◆ WHAT TO DO ◆
Exact retyping of the data: please keep every word and drop each picture.

Collected data

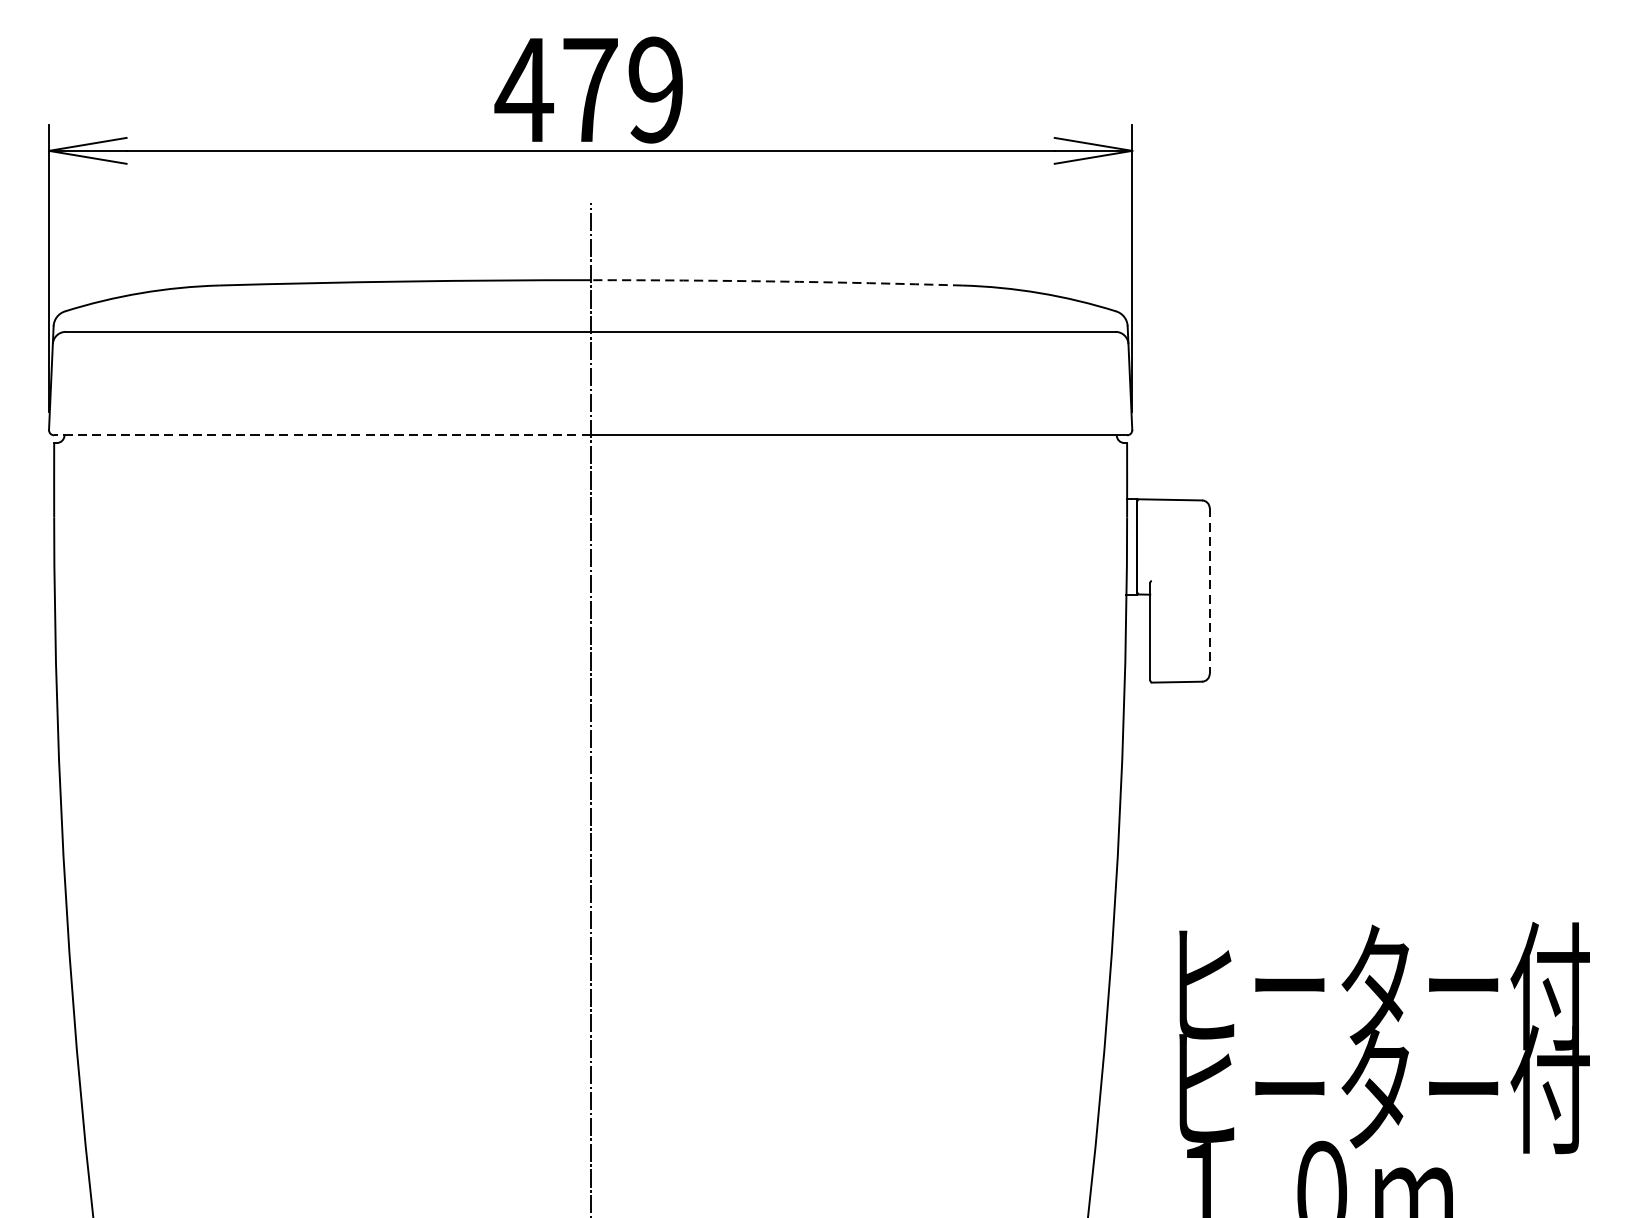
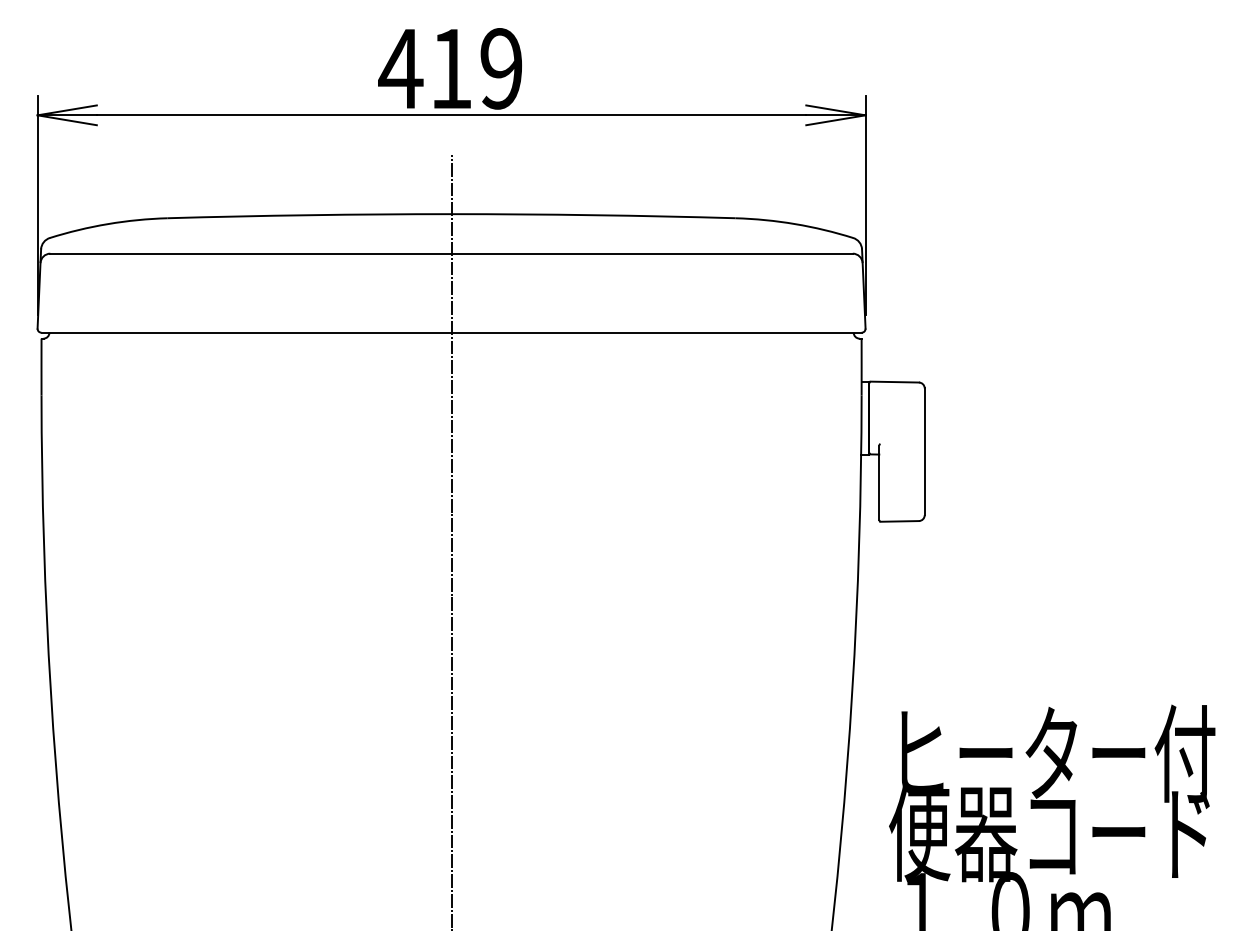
text: (590, 89) -> (451, 68), 479 -> 419
arc: (776, 281) -> (593, 215), dashed -> solid
line: (322, 434) -> (246, 332), dashed -> solid
line: (1209, 591) -> (924, 452), dashed -> solid
text: (1376, 1089) -> (1052, 832), ヒーター付 -> 便器コード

◆ COMPLETED TASK ◆
text: (590, 89) -> (451, 68), 479 -> 419
arc: (776, 281) -> (593, 215), dashed -> solid
line: (322, 434) -> (246, 332), dashed -> solid
line: (1209, 591) -> (924, 452), dashed -> solid
text: (1376, 1089) -> (1052, 832), ヒーター付 -> 便器コード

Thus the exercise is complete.